── INFORMATION
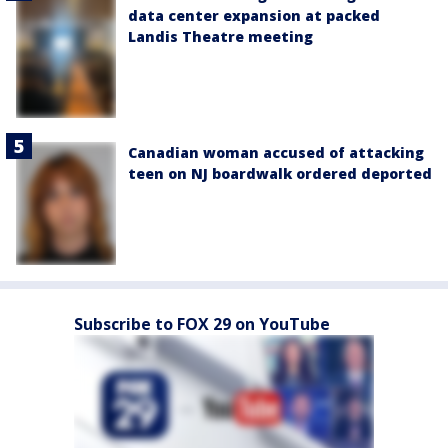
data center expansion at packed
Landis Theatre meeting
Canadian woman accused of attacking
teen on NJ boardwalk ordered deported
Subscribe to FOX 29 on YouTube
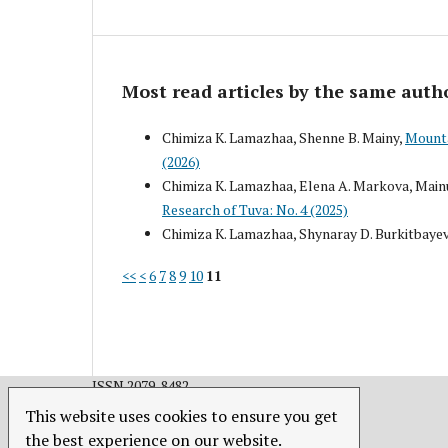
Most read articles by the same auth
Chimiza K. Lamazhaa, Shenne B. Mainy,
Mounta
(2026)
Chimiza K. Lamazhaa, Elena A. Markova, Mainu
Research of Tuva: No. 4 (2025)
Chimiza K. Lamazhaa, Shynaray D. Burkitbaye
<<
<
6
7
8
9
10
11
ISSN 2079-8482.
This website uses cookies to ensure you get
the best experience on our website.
────
▶ _YOUR GOAL_: Whatever lies between the line containing "Research of Tuva: No. 4 (2025)" and the final line above, both included, must be returned exactly.

▶ _ANSWER SPACE_:
Research of Tuva: No. 4 (2025)
Chimiza K. Lamazhaa, Shynaray D. Burkitbaye
<<
<
6
7
8
9
10
11
ISSN 2079-8482.
This website uses cookies to ensure you get
the best experience on our website.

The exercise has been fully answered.